> Work task
Beginning with the opening line of the entries, return every line through the one containing "right elbow: (163, 122)", both included, and nothing else. Omit pictures.
*** Study material ***
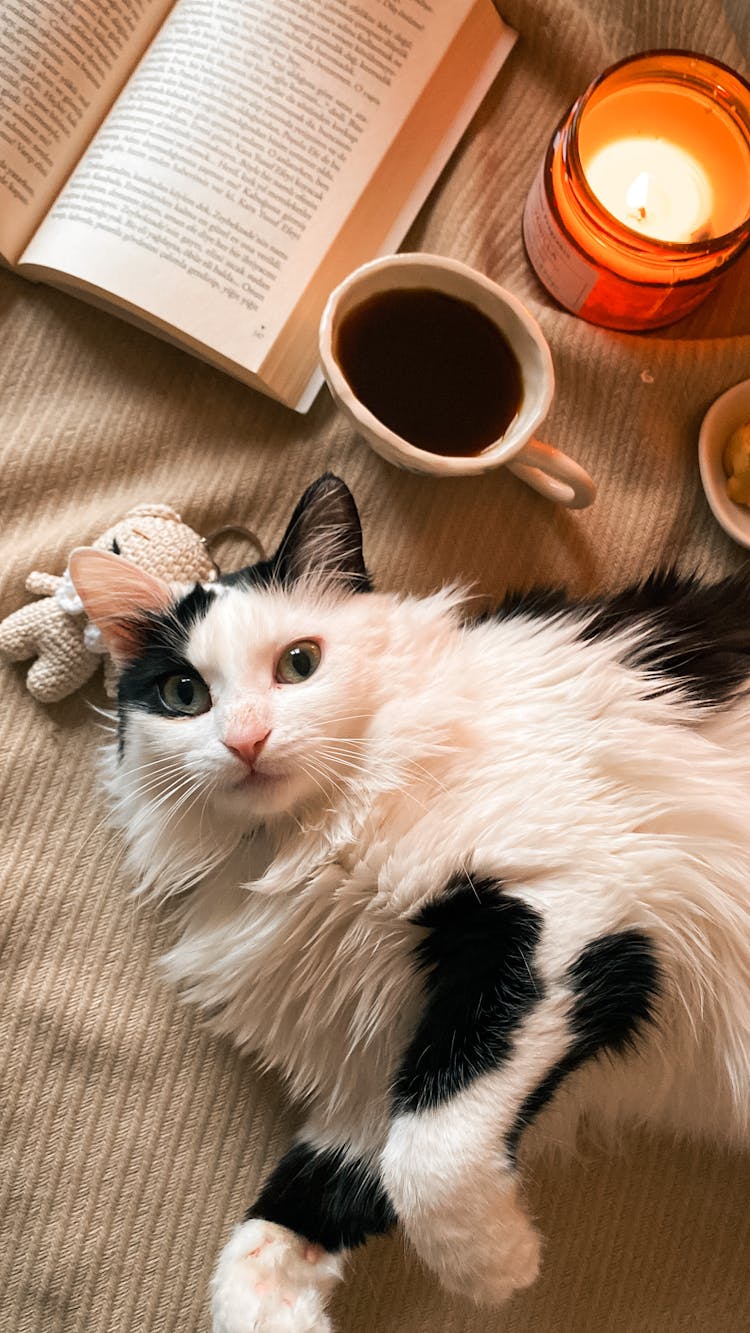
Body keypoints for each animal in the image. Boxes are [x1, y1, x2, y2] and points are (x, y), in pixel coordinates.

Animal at [70, 479, 750, 1333]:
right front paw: (274, 1311)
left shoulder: (566, 914)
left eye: (300, 662)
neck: (299, 847)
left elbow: (426, 1152)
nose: (247, 741)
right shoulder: (379, 1068)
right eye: (183, 693)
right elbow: (300, 1205)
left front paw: (495, 1263)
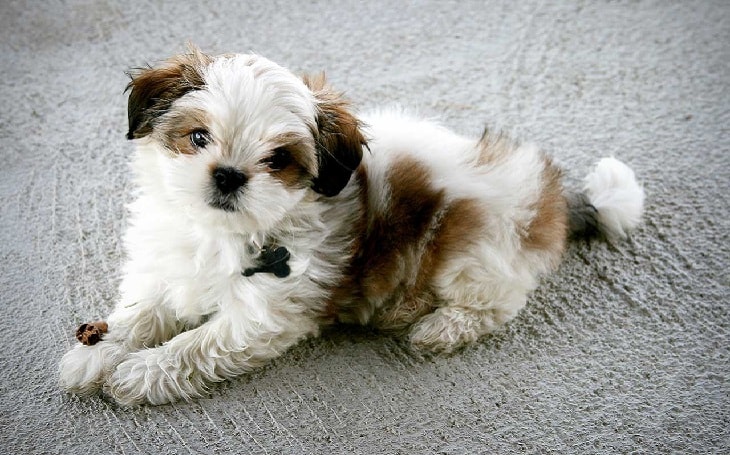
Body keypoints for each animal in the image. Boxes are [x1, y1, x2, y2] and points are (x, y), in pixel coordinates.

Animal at [61, 48, 644, 406]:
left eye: (278, 159)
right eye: (198, 137)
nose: (228, 175)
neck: (218, 232)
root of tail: (549, 196)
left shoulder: (265, 314)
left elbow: (196, 345)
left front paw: (141, 373)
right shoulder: (163, 268)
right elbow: (138, 314)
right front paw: (98, 354)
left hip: (475, 249)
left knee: (497, 302)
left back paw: (436, 326)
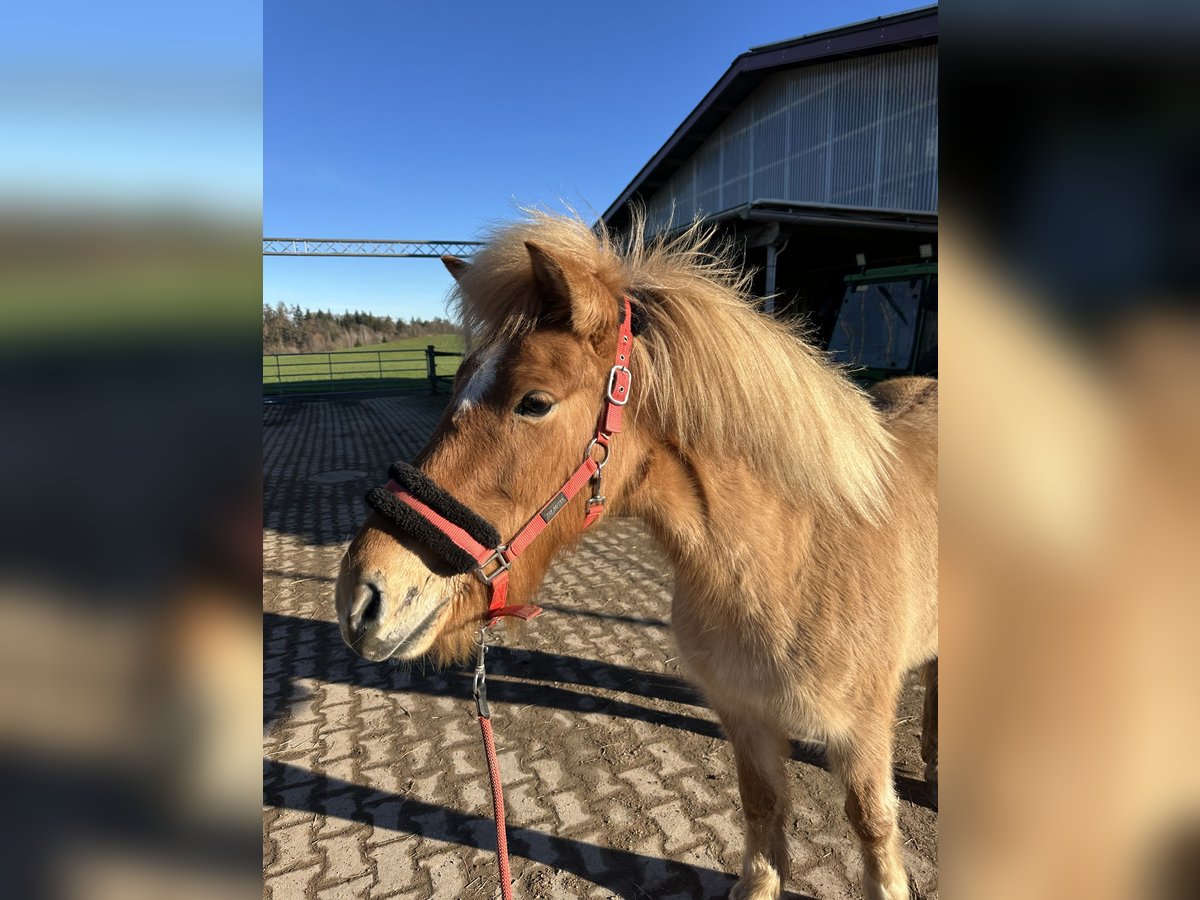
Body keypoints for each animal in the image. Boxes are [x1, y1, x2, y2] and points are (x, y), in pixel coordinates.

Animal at [331, 213, 936, 900]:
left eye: (534, 401)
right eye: (457, 382)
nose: (362, 595)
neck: (790, 563)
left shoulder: (863, 733)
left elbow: (872, 824)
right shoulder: (745, 717)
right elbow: (762, 807)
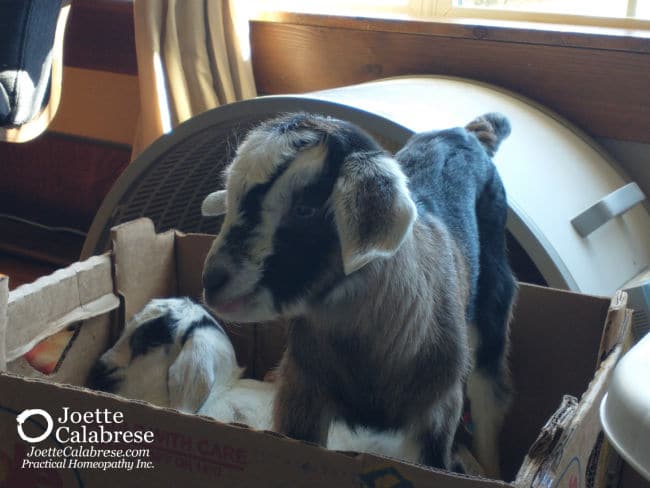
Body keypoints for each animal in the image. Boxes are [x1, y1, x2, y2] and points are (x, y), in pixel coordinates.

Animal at [200, 113, 516, 475]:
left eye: (305, 208)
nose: (212, 281)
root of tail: (467, 132)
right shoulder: (301, 397)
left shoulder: (438, 412)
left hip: (494, 288)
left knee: (490, 389)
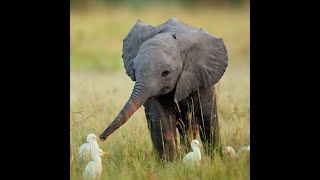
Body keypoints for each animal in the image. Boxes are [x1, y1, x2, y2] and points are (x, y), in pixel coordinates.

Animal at [100, 17, 228, 161]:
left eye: (165, 73)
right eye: (134, 70)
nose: (101, 137)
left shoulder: (202, 77)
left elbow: (207, 120)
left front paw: (216, 161)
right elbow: (163, 122)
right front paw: (170, 164)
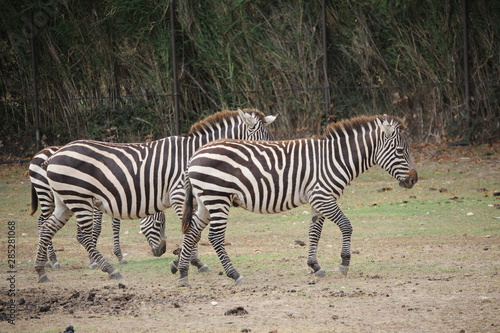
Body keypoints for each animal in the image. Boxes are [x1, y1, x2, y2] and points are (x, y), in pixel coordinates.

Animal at [29, 145, 166, 268]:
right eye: (158, 224)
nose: (163, 250)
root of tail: (39, 152)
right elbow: (97, 228)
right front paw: (93, 260)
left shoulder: (116, 201)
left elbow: (116, 227)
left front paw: (119, 256)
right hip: (45, 193)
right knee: (44, 221)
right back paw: (53, 260)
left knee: (41, 220)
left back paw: (46, 260)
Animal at [176, 115, 418, 286]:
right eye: (400, 151)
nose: (414, 179)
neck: (335, 158)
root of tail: (194, 155)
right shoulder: (323, 197)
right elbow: (346, 225)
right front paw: (344, 263)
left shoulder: (318, 200)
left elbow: (314, 233)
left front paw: (315, 266)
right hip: (218, 198)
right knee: (215, 237)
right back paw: (234, 274)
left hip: (205, 201)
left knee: (192, 231)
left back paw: (183, 274)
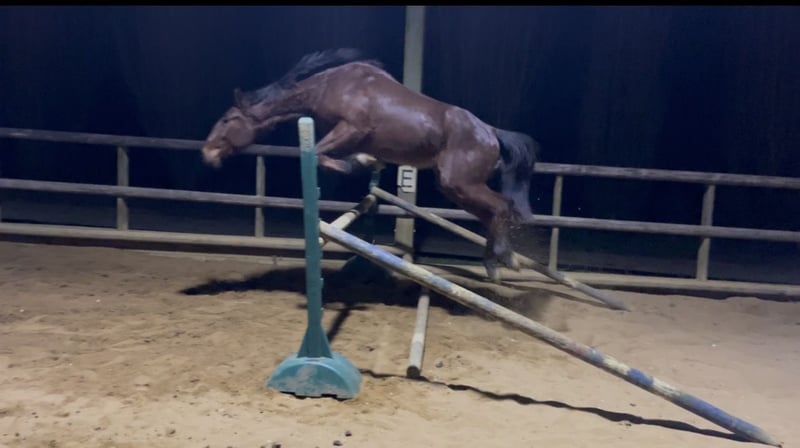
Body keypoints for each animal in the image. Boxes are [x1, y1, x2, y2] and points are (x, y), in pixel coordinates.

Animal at [201, 48, 541, 282]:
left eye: (228, 119)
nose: (207, 152)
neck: (329, 86)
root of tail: (491, 132)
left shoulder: (351, 128)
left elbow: (320, 155)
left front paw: (359, 165)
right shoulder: (348, 137)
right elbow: (333, 156)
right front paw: (366, 162)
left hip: (460, 183)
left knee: (502, 206)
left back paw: (507, 259)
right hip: (455, 188)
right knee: (491, 214)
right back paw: (493, 265)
***
> The answer
Body keypoints for each animal in the image. Boxes are [x1, y1, x2, y2] and points are (x, y), in pixel coordinates.

Animal at [70, 479, 750, 1333]:
right front paw: (274, 1311)
left shoulder: (566, 914)
left eye: (300, 662)
neck: (299, 847)
left elbow: (426, 1152)
nose: (247, 741)
right shoulder: (379, 1068)
right eye: (183, 693)
right elbow: (300, 1205)
left front paw: (495, 1263)
Body keypoints for each animal in the image. Boxes are [x1, y1, x2, y2] and points are (x, y), in pixel coordinates.

Animal at [61, 48, 644, 406]:
left eye: (278, 159)
right eye: (198, 137)
nose: (228, 175)
neck: (218, 232)
root of tail: (549, 196)
left shoulder: (265, 314)
left elbow: (196, 345)
left front paw: (141, 373)
right shoulder: (163, 268)
right elbow: (138, 314)
right front paw: (98, 354)
left hip: (475, 249)
left knee: (497, 302)
left back paw: (436, 326)
Body keypoints for each animal in the image. Boxes are [x1, y1, x2, y2] and points are (x, y), in pixel coordinates.

Animal at [331, 213, 936, 900]:
left eye: (534, 401)
right eye: (457, 382)
nose: (362, 595)
neck: (790, 563)
left shoulder: (863, 733)
left elbow: (872, 824)
right shoulder: (745, 717)
right elbow: (762, 807)
Body keypoints for each animal in the image. Boxes are [x1, y1, x2, y2] and points are (x, y), in pixel coordinates.

Animal at [200, 113, 516, 475]:
left eye: (305, 208)
nose: (212, 281)
root of tail: (467, 132)
right shoulder: (301, 397)
left shoulder: (438, 412)
left hip: (494, 288)
left knee: (490, 389)
Body keypoints for each animal in the image. Boxes are [x1, y1, x2, y2] and points are (x, y), in pixel coordinates.

Animal at [100, 17, 228, 161]:
left eye: (165, 73)
right eye: (134, 70)
nose: (101, 137)
left shoulder: (202, 77)
left elbow: (207, 120)
left front paw: (216, 161)
right elbow: (163, 122)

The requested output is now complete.